Agile Software Development Methodology

SCRUM Board

Discover how agile software development benefits our customers when it comes to quick delivery, adaptive planning and a flexible response to change.

By using agile software development, we can ensure that you get a flexible approach to planning, improvement via a continuously updated prototype, regular updates on status, and a quick response from us if circumstances change rapidly – for example, feedback from you that a certain feature isn’t quite right. This all ensures that we deliver your project on time and on budget.

Project Management Practices

  • Individuals and interactions over processes and tools
  • Keeping project on schedule
  • Working software over concise Documentation
  • Source code control and version control
  • Common development environment
  • Quality management
  • Meeting contractual commitments
  • Responding to change over following a plan

So what is Agile methodology in project management? It’s a process for managing a project that involves constant collaboration and working in iterations.

In short, agile methodology favours speed of delivery, testing, and continuous feedback.

We employ Agile (Scrum), a process framework that has been used to manage complex product development. Scrum processes enable organizations to adjust smoothly to rapidly-changing requirements, and produce a product that meets evolving business goals.

Keeping Project On Schedule

Keeping Project On Schedule

Delivering software on time starts with a well-defined and realistic schedule. To ensure we’re on track we:

  • set small, frequent milestones and deliverables so that we have regular, measurable updates on project status and can correct small slips quickly.
  • schedule the “big rocks first”, and aim to get the most important and potentially most risky features completed early in the project.
  • track progress diligently on a daily basis over a project extranet, and on a weekly basis in status meetings, so that both you and our team are in tune with the schedule.
Concise Documentation

Concise Documentation

The key to keeping everyone in the loop and making sure the product is something stakeholders will actually buy into is keeping accurate documentation. This doesn’t mean a ton of technical documentation for you to wade through and digest, rather an evolving feature backlog and visual prototype that can change with your feedback or market demands.

Your documentation is kept up to date and made available to you through our secure project extranet.

Communication

Communication

One of the biggest issues in software development is communication – or lack of it. To avoid this, from the very start of the project we:

  • designate a single-point of contact.
  • use a secure project extranet so that everyone involved has access to the latest documentation and latest build for the project.
  • track project knowledge in a collaborative portal to help monitor the legacy of decisions, and ease the knowledge transfer at project delivery.
Meeting contractual commitments

Meeting contractual commitments

We make sure a tight feedback loop is created between you and the project team to provide transparency in the development process. To ensure your project is on schedule and remains on budget, we:.

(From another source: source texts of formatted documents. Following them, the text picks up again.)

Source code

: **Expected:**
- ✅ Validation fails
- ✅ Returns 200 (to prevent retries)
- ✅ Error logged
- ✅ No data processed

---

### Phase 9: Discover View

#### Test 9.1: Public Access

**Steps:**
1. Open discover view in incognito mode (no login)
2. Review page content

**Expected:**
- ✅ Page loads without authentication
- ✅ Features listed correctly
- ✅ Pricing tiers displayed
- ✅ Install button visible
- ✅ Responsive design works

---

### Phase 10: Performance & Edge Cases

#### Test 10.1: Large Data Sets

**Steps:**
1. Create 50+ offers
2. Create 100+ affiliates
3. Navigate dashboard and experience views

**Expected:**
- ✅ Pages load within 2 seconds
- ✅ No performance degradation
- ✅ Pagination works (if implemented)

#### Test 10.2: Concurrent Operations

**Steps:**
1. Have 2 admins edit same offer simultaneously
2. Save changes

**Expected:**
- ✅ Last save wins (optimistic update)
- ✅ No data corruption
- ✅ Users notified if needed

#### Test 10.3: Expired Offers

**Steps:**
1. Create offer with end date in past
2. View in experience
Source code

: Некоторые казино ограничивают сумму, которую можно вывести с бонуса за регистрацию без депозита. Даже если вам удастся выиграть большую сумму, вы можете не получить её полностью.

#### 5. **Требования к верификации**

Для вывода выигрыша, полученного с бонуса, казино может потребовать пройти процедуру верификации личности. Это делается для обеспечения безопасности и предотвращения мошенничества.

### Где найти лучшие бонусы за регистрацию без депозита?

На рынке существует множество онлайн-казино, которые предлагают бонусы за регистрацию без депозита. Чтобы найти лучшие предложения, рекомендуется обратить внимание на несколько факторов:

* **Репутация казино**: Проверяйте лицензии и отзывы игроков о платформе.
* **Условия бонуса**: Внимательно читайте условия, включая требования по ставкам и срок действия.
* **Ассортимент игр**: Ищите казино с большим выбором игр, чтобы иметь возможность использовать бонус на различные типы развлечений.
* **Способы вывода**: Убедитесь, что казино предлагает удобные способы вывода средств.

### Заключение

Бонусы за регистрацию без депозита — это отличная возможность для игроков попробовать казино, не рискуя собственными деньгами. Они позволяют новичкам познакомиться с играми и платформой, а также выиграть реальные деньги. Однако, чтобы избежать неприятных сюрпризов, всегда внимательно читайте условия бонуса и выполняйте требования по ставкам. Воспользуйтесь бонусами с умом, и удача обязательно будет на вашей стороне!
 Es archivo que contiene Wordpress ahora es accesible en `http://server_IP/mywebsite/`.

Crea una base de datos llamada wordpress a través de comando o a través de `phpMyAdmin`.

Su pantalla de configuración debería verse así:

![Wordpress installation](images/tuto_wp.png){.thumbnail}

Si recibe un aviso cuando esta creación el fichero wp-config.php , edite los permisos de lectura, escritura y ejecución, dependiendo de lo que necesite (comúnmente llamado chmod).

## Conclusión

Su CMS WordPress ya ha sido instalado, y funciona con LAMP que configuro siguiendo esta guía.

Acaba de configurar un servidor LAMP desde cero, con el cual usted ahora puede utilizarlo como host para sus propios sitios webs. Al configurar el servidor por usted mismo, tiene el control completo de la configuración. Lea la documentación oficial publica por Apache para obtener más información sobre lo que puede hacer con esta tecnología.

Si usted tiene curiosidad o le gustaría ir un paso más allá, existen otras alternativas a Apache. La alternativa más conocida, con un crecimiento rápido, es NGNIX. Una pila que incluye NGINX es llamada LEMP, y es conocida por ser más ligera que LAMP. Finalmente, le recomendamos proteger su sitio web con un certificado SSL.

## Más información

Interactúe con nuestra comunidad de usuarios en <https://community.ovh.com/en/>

  • communicate the “big picture” to the team so that everyone is motivated towards the common goal.
  • have daily team meetings (scrums) to coordinate activities of the team members and bring everyone up to speed on current project status.
  • use an automated web-based time sheet system so that project managers have daily status reports from team members.
  • will immediately flag-up if we see something going ‘out of bounds’ for whatever reason – changing requirements, slipping dates, etc.

Common development environment

For every project, we define a common environment, so that all members of the development team are using the same platform, the same tools, and a common set of coding standards.

Source code control and version control

For source code and version control we use Bitbucket, a highly reliable and flexible source code and version control system. All inputs to the project that are not static are version controlled, including:.

  • source files
  • test scripts
  • design documentation and requirements documents
  • end-user documentation
  • graphics

Change and configuration management

Our Software Configuration Management (SCM) system is a combination of tools, process, and teamwork, ensuring the delivery of higher quality software.

Software changes are thoroughly planned, coded, tested and released just like any other software project, whether it is part of a larger project in development, or a change to a live system.

Quality management

Our quality assurance strategies combine both black box (manual) testing performed by the Quality Assurance (QA) team, and white-box testing performed by the development team. Our process dictates that it is the responsibility of the developer to produce defect-free code, so that the QA team can focus on assessing the state of the product.

We perform both white box and black box testing because we believe that neither method will uncover all defects. For example, while unit testing and peer code reviews can discover potential vulnerabilities or performance bugs that would be nearly impossible to trace with black-box testing, black box testing can uncover defects such as inconsistencies in the user interface, compatibility bugs, unanticipated error conditions, and timing related bugs that can only be uncovered by manual human testing.